Authorities in Minnesota are investigating the detention by federal immigration officers of a US citizen as a possible kidnapping, burglary and false imprisonment.
The arrest of ChongLy “Scott” Thao, 56, by Immigration and Customs Enforcement (ICE) in January became symbolic of Operation Metro Surge, the Trump administration’s brutal crackdown in the twin cities of Minneapolis and St Paul.
It came the same month as American anti-ICE protesters Renee Good and Alex Pretti were shot and killed by government agents.
Masked ICE officers broke down the door of Thao’s house in St Paul – without a warrant, according to his family – and dragged him into the street in his underwear while he clutched a blanket in subfreezing conditions.
Thao, a Hmong American and naturalized US citizen, said at the time that agents drove him “to the middle of nowhere” and forced him from the car in frigid weather to photograph him, before realizing their mistake and dropping him back at home almost two hours later.
Videos captured a chaotic scene at Thao’s house on the day of his arrest, including people blowing whistles and horns – and neighbors screaming at more than a dozen armed ICE agents to leave the family alone.
On Monday, local Ramsey county attorney, John Choi, and Bob Fletcher, the sheriff, told reporters at a press conference in St Paul that the homeland security department (DHS) had failed to respond to their request for information about Thao’s arrest and detention. They said a grand jury might be convened in May.
“There are many facts we don’t know yet, but there’s one that we do know – and that is that Mr Thao is and has been an American citizen,” Fletcher said. “There’s not a dispute over that.
“There’s no dispute that he was taken out of his house, forcibly taken out of his home and driven around.
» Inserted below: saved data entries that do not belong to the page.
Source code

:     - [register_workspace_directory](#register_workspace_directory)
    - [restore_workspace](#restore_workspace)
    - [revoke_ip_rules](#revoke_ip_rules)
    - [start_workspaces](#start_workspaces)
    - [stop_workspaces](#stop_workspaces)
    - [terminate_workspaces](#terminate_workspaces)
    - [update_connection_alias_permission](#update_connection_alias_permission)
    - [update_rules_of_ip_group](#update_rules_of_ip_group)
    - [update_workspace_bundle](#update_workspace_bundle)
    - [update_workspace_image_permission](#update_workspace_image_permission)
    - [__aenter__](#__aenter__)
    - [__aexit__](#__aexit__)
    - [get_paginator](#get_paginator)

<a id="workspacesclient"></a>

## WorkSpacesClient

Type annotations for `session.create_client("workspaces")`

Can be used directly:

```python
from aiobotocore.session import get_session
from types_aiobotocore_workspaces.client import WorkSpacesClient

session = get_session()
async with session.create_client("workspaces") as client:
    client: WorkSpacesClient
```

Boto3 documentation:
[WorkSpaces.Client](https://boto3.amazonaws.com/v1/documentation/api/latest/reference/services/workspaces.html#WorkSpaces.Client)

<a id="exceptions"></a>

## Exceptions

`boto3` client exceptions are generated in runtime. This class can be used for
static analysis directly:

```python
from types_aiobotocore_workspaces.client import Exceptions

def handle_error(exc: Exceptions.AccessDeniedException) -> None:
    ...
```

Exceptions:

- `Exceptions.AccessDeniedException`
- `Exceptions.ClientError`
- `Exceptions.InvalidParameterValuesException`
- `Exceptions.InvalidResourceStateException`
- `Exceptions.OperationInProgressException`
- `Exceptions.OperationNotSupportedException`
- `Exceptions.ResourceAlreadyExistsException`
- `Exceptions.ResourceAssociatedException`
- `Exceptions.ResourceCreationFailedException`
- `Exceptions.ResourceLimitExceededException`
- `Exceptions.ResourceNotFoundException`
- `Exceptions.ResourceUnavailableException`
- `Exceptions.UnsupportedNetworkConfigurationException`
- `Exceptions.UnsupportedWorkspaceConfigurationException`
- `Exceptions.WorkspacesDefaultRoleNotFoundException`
Is that good law enforcement, to take an American citizen out of their home and drive them around aimlessly, trying to determine what they can tell them?”
In a statement to the Guardian, a homeland security department spokesperson defended its agents.
“ICE does not ‘kidnap’ people,” the statement said. It continued, in part, that “this is nothing but a political stunt to demonize ICE law enforcement.”
“DHS law enforcement officers were executing a warrant,” the statement also said. “Through surveillance and intelligence information, law enforcement concluded sexual predator targets had ties to the property.
“The US citizen was at [the] house when the warrant was served. The individual refused to be fingerprinted or facially ID’d. As with any law enforcement agency, it is standard protocol to hold all individuals in a house of an operation for safety of the public and law enforcement.”
Thao declined to comment when contacted by the Associated Press on Monday. But he has previously denied ever seeing the two individuals the agents were allegedly seeking and said they did not live with him.
The DHS statement did not address the Ramsey county officials’ claim that it had refused to respond to their letter. Choi, meanwhile, insisted the county was merely trying to establish exactly what happened to determine if crimes were committed that could be prosecuted under state or federal law.
“This is not about any type of predetermined agenda other than to seek the truth and to investigate the facts,” he said. He added that the St Paul police department was investigating another case related to the immigration crackdown for potential violations. He declined to provide details.
Hao Nguyen, director of the trial division in the Ramsey county attorney’s office, said he wrote to DHS, ICE and local federal prosecutors on 20 March with a request for evidence.
“We know there are reports,” he said. “There’s just no way that there aren’t.
“We want also to know who was working that day, who was working that month. Where did they report to? Who did they report to? We also want to understand what recordings might be out there in terms of digital recordings, witness interviews, video recordings.”
Choi said the county set a deadline of 30 April for DHS and the others contacted to respond, after which it could file a lawsuit or convene a grand jury.
Neighboring Hennepin county, which includes Minneapolis, sued the Trump administration in March to gain access to evidence they say they need to independently investigate three shootings by federal officers in Minneapolis, including the killings of Good and Pretti.
Earlier in April, the city of Minneapolis released footage of a January case involving federal immigration agents that cast doubt on their account of the shootings of two Venezuelans, following the collapse of a legal case against the two men.
The Trump administration has attempted to assert that authorities in Minnesota lack the jurisdiction to investigate federal officers, and that federal agents enjoy protection from prosecution.
Fletcher, the Ramsey county sheriff, said that was not the case.
“There is no such thing as absolute immunity for federal agents,” he said.
“There’s qualified immunity for all law enforcement in a lot of different capacities. But seizing a person out of their home who’s an American citizen, they’re not immune from that.”
The developments in Minnesota come as the number of deaths of people in ICE custody climbs towards 50 since Donald Trump took office again in January last year.
Alejandro Cabrera Clemente, 49, a migrant from Mexico, was found unresponsive on 11 April at the Winn correctional center in Louisiana, ABC News reported. His was the 47th death overall in ICE custody during Trump’s second presidency and at least the 15th in 2026.
In March, another Mexican, José Guadalupe Ramos, was found unconscious at the Adelanto ICE detention center in Los Angeles, California, and pronounced dead in hospital.